Dataset extract:
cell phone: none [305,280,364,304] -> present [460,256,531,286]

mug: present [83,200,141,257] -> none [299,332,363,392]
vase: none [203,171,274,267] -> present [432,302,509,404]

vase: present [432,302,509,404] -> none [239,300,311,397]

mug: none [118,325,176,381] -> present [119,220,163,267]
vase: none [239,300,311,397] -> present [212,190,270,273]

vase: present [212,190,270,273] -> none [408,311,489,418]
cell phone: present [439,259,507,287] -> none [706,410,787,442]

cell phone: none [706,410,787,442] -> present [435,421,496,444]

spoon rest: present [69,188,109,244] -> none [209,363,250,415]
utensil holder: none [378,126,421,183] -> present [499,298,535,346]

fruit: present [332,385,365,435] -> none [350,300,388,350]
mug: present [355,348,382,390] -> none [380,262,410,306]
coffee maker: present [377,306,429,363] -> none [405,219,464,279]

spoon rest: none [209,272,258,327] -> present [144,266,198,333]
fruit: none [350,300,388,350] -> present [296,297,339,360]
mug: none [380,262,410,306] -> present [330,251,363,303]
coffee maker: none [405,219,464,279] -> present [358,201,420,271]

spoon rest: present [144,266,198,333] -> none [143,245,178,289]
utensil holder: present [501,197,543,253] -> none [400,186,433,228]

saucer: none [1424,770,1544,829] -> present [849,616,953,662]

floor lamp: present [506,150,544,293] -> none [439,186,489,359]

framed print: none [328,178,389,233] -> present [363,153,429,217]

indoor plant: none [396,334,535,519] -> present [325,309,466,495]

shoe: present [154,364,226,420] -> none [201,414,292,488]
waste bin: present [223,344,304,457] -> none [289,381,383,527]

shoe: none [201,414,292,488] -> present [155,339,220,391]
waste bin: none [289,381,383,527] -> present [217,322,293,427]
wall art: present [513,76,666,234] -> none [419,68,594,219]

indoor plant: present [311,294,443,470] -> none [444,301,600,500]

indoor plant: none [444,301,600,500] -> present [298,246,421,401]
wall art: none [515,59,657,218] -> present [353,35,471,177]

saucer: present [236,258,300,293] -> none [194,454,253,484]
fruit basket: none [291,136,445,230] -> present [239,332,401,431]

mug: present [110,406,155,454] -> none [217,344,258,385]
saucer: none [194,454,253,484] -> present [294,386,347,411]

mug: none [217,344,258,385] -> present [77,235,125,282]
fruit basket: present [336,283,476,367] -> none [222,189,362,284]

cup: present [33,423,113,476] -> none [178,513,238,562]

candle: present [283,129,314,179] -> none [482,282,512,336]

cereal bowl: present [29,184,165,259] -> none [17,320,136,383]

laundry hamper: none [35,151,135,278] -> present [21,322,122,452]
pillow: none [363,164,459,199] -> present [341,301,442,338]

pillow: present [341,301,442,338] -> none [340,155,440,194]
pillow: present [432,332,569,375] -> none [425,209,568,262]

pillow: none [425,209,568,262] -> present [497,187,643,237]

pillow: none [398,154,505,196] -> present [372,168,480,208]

Task requirements: Here the job is to set down exactly the lines of the material above that fall between the one with "spoon rest: none" and the one with "coffee maker: none", inclusive, and nothing beyond them.

Answer box:
spoon rest: none [209,272,258,327] -> present [144,266,198,333]
fruit: none [350,300,388,350] -> present [296,297,339,360]
mug: none [380,262,410,306] -> present [330,251,363,303]
coffee maker: none [405,219,464,279] -> present [358,201,420,271]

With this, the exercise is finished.